Feuerstein’s video, which had been viewed more than 15 million times Wednesday, soon migrated into the news media, which has handled it with an admirable amount of perspective. The conservative press doesn’t actually seem that outraged — Brietbart’s post calling the cups “emblematic of the Christian culture cleansing of the West” can be read as tongue-in-cheek — and writers of different ideological stripes have churned out some good think pieces.

At the Federalist, Mollie Ziegler Hemingway reviewed how capitalism, not the left, was what drained Christmas of its religious meaning in the public square. She also had a brilliant take on the very real “War on Advent.”

For the Week, Paul Waldman noted that “War on Christmas” outrage “actually comes from a loss of privilege,” as Christian cultural dominance decreases in a country of increasing diversity.

Slate’s Dahlia Lithwick liked Waldman’s piece, but worried that America never grapples with the significant cultural divisions underlying superficial stories like the Starbucks cups.

That kind of reckoning may come in time. Just last week, Pew Research Center concluded that the United States is becoming less religious: “An extensive new survey of more than 35,000 U.S. adults finds that the percentages who say they believe in God, pray daily and regularly go to church or other religious services all have declined modestly in recent years.”

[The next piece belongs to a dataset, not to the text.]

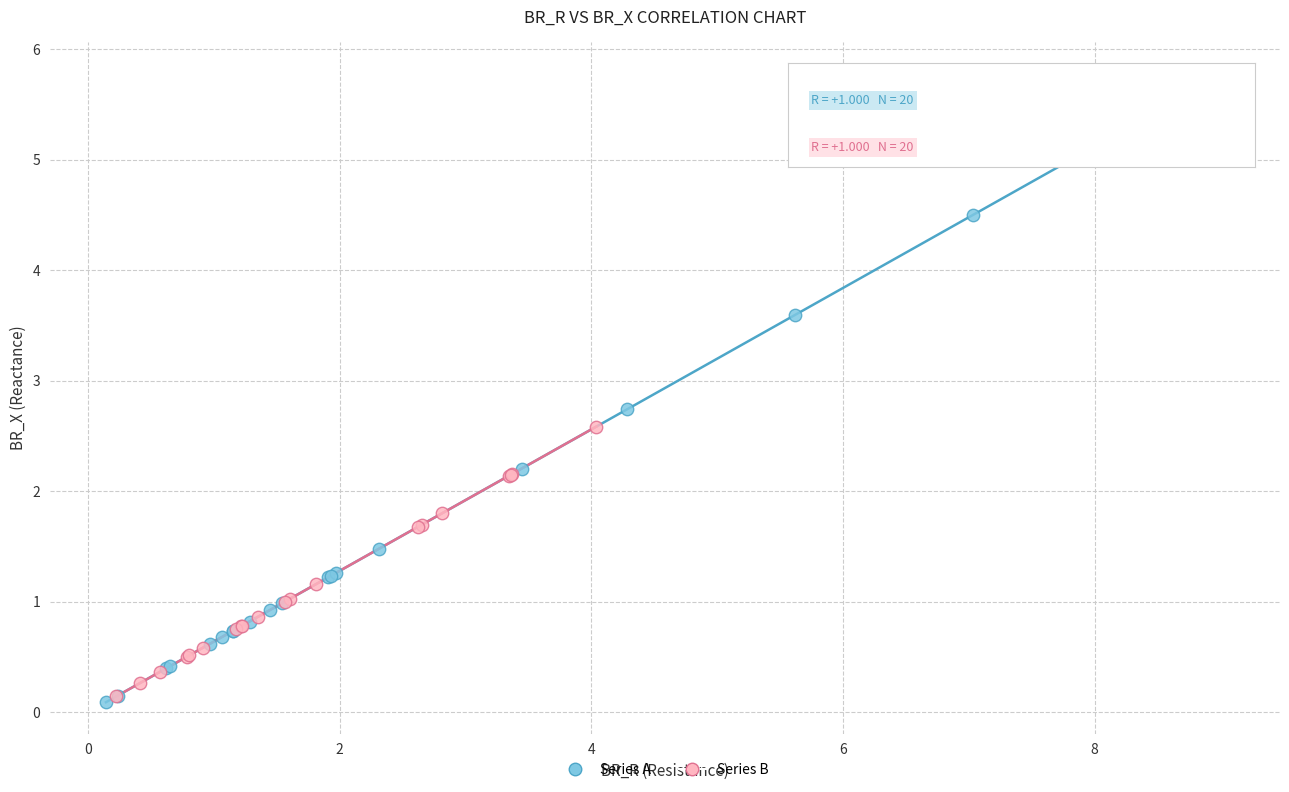

Which series has the largest Y range (max minus min)?

Series A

This kind of change portends future conflict, especially given the rise of the “nones” — what Pew calls “the growing minority of Americans, particularly in the Millennial generation, who say they do not belong to any organized faith.”

In Tenleytown on Tuesday, it was a millennial who told InsideSources she thought the Starbucks “controversy” was overblown. While a middle-aged man a few feet away said the company “took the political correctness a little bit too far,” American University graduate student Alexa Banda was having none of it.